À dix jours du scrutin, les sondages donnent toujours le milliardaire pro-occidental Petro Porochenko grand favori avec plus de 33% des intentions de vote, loin devant Ioulia Timochenko l'ancienne égérie de la Révolution orange de 2004 (5,9%) et le pro-russe Serguiï Tiguipko (4,1%).

Table ronde et dialogue en rond

Mercredi, les autorités ukrainiennes s'étaient frottées au difficile exercice de la «table ronde» visant à discuter de l'unité du pays. Deux anciens présidents ukrainiens, des candidats à la présidentielle et des parlementaires, y compris pro-russes, participaient à cette conférence. Mais aucun séparatiste de l'Est n'était présent malgré les appels répétés de Moscou.

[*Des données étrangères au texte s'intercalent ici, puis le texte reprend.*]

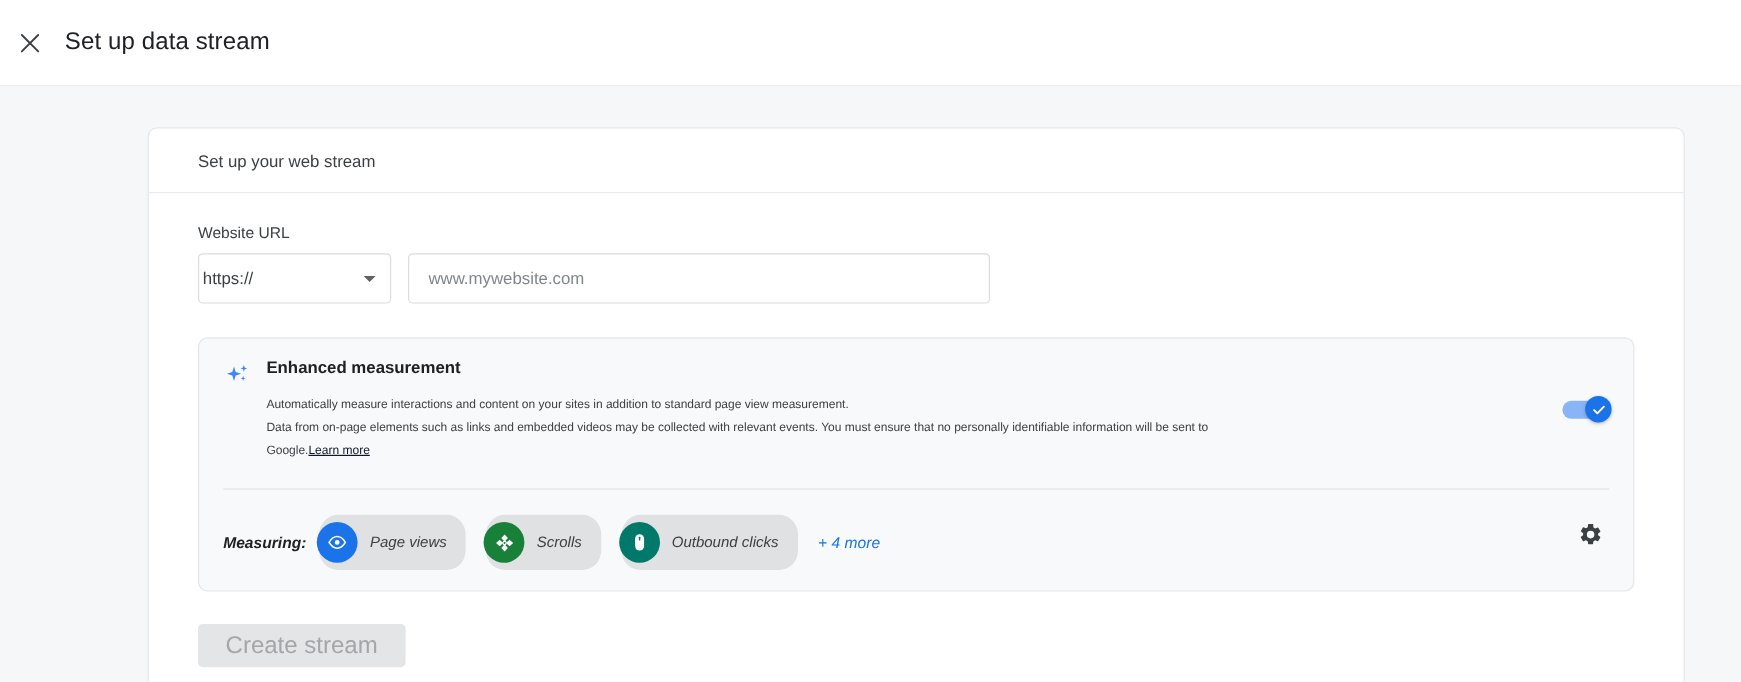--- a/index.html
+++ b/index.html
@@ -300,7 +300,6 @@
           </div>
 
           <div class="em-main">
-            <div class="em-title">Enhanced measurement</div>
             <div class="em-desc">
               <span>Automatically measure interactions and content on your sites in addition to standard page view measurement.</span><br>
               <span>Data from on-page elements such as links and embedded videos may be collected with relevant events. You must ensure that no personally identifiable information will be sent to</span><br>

Lors de la «table ronde», le président ukrainien par intérim, Olexandre Tourtchinov, a assuré que l'Ukraine était «prête» à écouter les gens de l'Est, mais qu'elle refusait de céder au «chantage» des insurgés armés qui «imposent la volonté» de la Russie.

Le gouvernement a annoncé qu'une série de nouvelles tables rondes allaient se tenir «dans les régions», mais l'incapacité des participants, pourtant tous officiellement partisans de l'unité du pays, à se parler augure de lendemains difficiles.

Dans son bras de fer avec l'Ukraine et  l'Europe, avec une arme, le gaz, qu'il affectionne particulièrement, Vladimir Poutine a déclaré jeudi n'avoir reçu aucune «proposition concrète» de l'Union européenne concernant les paiements de l'Ukraine pour les livraisons de gaz russe.

Moscou a menacé de couper les approvisionnements vers l'Ukraine dès le 3 juin si celle-ci ne réglait pas à l'avance sa facture pour juin, qui s'établit à 1,66 milliard de dollars, au risque de perturber les livraisons vers l'Union européenne comme lors des «guerres du gaz» de 2006 et 2009.

L'Union européenne a jugé jeudi «infondées» ces dernières critiques du président Poutine.